## Chart: Accuracy vs Ratio for R1-Qwen | GPQA-D
### Overview
The image is a line chart comparing the accuracy (%) of different models (Full, Random, Bottom, Top) against the ratio (%) on the R1-Qwen | GPQA-D dataset. The x-axis represents the ratio (%), and the y-axis represents the accuracy (%).
### Components/Axes
* **Title:** R1-Qwen | GPQA-D
* **X-axis:** Ratio (%) with markers at 2, 4, 6, 8, 10, 20, 30, 40, 50
* **Y-axis:** Accuracy (%) with markers at 36, 38, 40, 42, 44, 46, 48, 50
* **Legend:** Located in the top-right corner.
* Full (Gray dashed line with x markers)
* Random (Green line with triangle markers)
* Bottom (Blue line with square markers)
* Top (Red line with circle markers)
### Detailed Analysis
* **Full (Gray dashed line with x markers):** The accuracy remains constant at approximately 50% across all ratios.
* Ratio 2%: 50.2%
* Ratio 50%: 50.2%
* **Random (Green line with triangle markers):** The accuracy decreases from 37.5% to 36% between ratios 2% and 8%, then increases sharply from 36% to 46.5% between ratios 8% and 50%.
* Ratio 2%: 37.5%
* Ratio 8%: 36%
* Ratio 50%: 46.5%
* **Bottom (Blue line with square markers):** The accuracy fluctuates between 40% and 42% from ratios 2% to 40%, then increases slightly to 42% at ratio 50%.
* Ratio 2%: 40.5%
* Ratio 8%: 39.2%
* Ratio 40%: 41.8%
* Ratio 50%: 42%
* **Top (Red line with circle markers):** The accuracy fluctuates between 48% and 50% across all ratios.
* Ratio 2%: 48.3%
* Ratio 6%: 49%
* Ratio 50%: 49.8%
### Key Observations
* The "Full" model consistently achieves the highest accuracy, remaining stable at approximately 50% across all ratios.
* The "Random" model shows a significant increase in accuracy as the ratio increases, starting low and rising sharply after a ratio of 10%.
* The "Bottom" model's accuracy remains relatively stable, with minor fluctuations around 40-42%.
* The "Top" model's accuracy is consistently high, fluctuating slightly around 48-50%.
### Interpretation
The chart compares the performance of different models (Full, Random, Bottom, Top) in terms of accuracy as the ratio changes.

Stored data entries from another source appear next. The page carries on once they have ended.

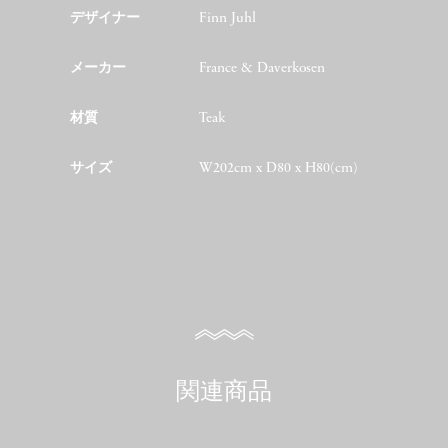
デザイナー
Finn Juhl
メーカー
France & Daverkosen
材質
Teak
サイズ
W202cm x D80 x H80(cm)
関連商品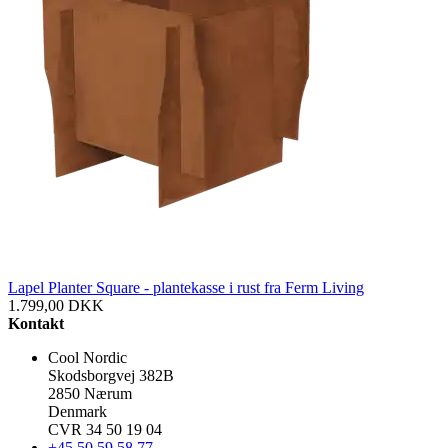
Lapel Planter Square - plantekasse i rust fra Ferm Living
1.799,00
DKK
Kontakt
Cool Nordic
Skodsborgvej 382B
2850 Nærum
Denmark
CVR 34 50 19 04
+45 50 59 58 77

The "Full" model represents a complete or ideal model, achieving consistently high accuracy. The "Random" model's performance improves significantly with increasing ratio, suggesting that it benefits from more data or a larger sample size. The "Bottom" model's stable but lower accuracy indicates a consistent but less effective approach. The "Top" model performs well, but not as consistently as the "Full" model. The data suggests that the "Full" model is the most reliable, while the "Random" model's performance is highly dependent on the ratio. The "Bottom" model provides a baseline, and the "Top" model offers a good but not optimal solution.